Yemen's Houthis fired missile at Saudi Aramco
Shafaq News/ Houthi, Pro-Iran Yemeni group said on Monday, it fired a missile at a distribution station operated by the Saudi Aramco oil company in Saudi Arabia’s Red Sea city of Jeddah and struck it.
Saudi side did not confirm the information made by the group’s military spokesman, who warned foreign companies and residents in Saudi as “operations will continue”.
Aramco’s oil production and export facilities are mostly in Saudi’s Eastern Province, more than 1,000 km across the country from Jeddah.
A Houthi military spokesman, Yahya Sarea, said the attack was carried out with a Quds-2 type winged missile.
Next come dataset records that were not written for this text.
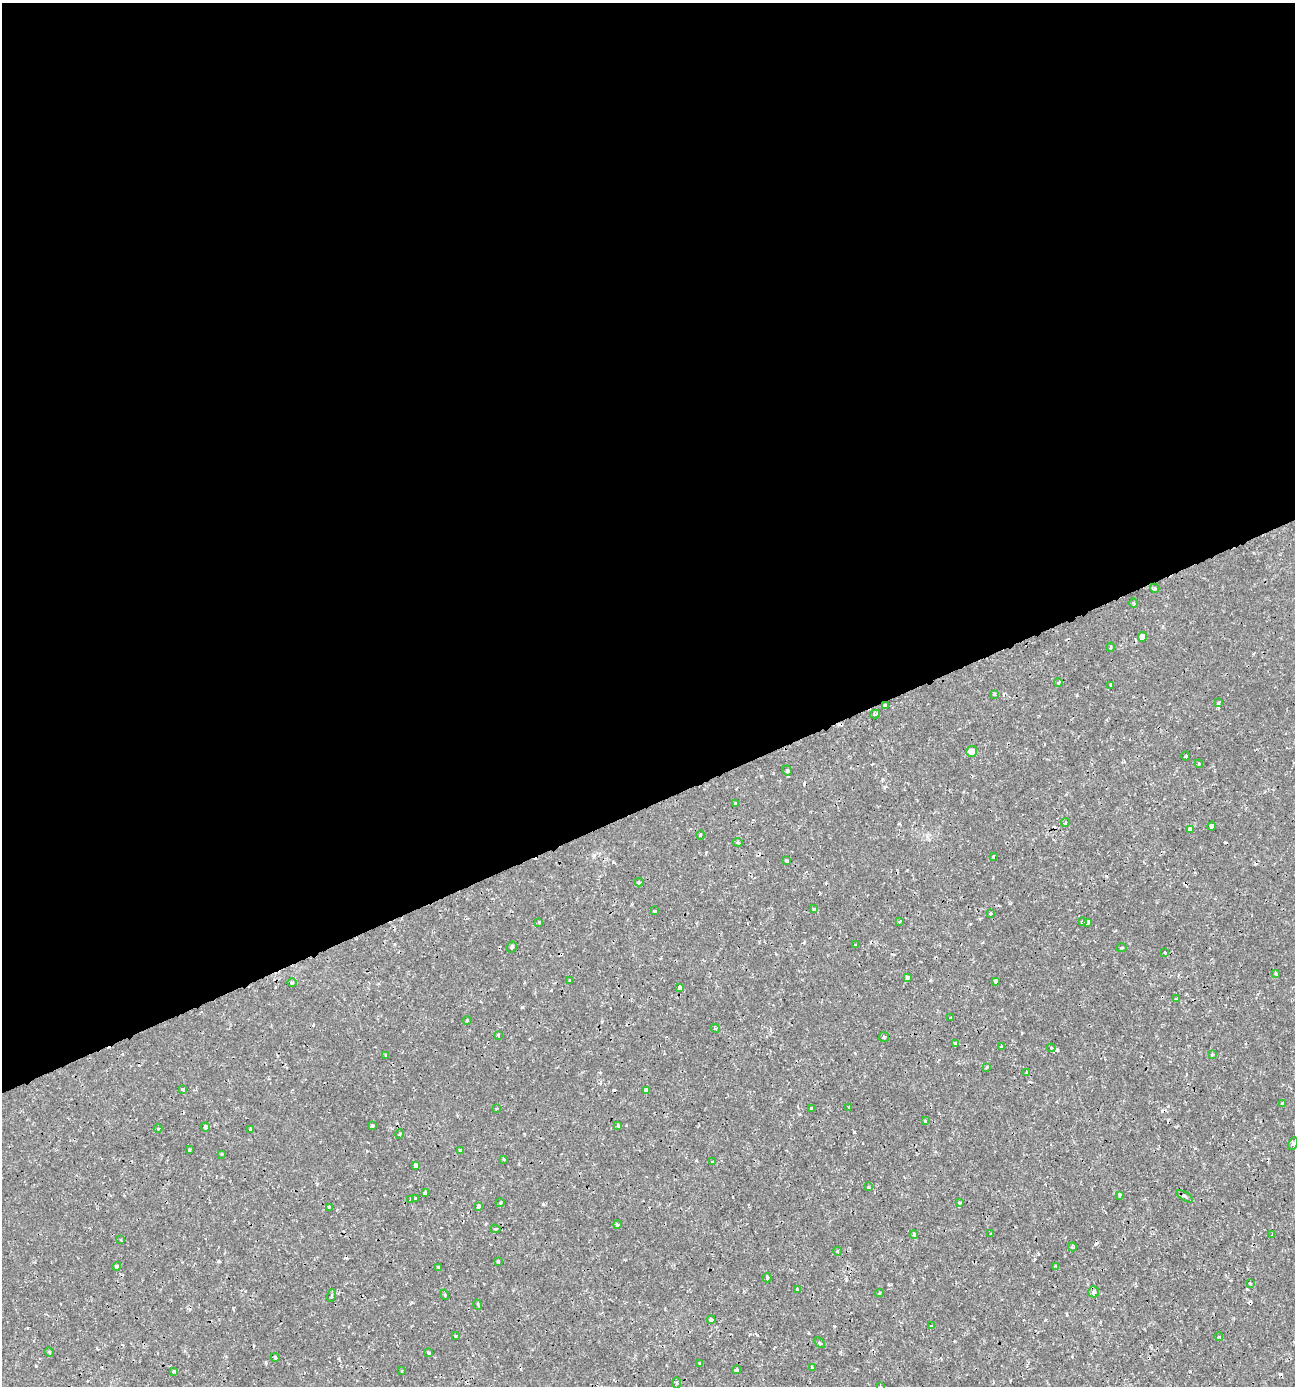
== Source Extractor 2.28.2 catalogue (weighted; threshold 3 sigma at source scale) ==
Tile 2 of 4 x 4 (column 2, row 1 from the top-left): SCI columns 1428-2720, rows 4155-5538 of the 5388 x 5543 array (HDU 1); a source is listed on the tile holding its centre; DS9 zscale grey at full resolution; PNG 1297 x 1388 px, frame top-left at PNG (2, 3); each listed source drawn as its Kron ellipse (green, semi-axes under 4 px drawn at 4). Shown black and unused: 58% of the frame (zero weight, under 2 of 3 exposures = <1% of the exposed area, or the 3 px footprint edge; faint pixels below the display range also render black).
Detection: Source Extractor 2.28.2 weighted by HDU 2 'WHT'; one run over the whole footprint, this tile lists its part. Background 0.00175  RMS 0.001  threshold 0.00458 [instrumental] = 3 sigma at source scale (4.5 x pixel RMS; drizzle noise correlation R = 1.50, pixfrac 1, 0.0396/0.0396 arcsec/px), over >= 5 px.
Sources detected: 138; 20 cosmic-ray / hot-pixel residue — neither listed nor drawn; the other 118 listed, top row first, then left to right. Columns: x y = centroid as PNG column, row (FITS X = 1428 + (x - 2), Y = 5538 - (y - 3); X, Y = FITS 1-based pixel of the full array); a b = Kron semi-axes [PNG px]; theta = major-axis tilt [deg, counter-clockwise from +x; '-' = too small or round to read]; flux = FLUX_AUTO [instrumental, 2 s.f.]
He also posted a satellite image. Google Maps shows a facility matching that image and description on the northern outskirts of Jeddah.
“The strike was very accurate, and ambulances and fire engines rushed to the target,” Sarea said.
Yemen has been mired in conflict since a Saudi-led coalition intervened in March 2015 to restore the Yemeni government ousted from power in the capital Sanaa by Houthi forces in late 2014.
Cross-border attacks by Houthi forces have escalated since late May when a truce prompted by the novel coronavirus pandemic expired. The Saudi-led coalition has responded with air strikes on Houthi-held territory.
The Houthi group controls most of north Yemen and most large urban areas. They say they are fighting a corrupt system.
Sarea said the strike had been carried out in response to the Saudi-led coalition’s actions in Yemen.
Mistrust remains an obstacle to Riyadh’s attempts to prevent another front in the multifaceted war it seeks to exit, goals that have gained urgency as Yemen struggles with a coronavirus outbreak.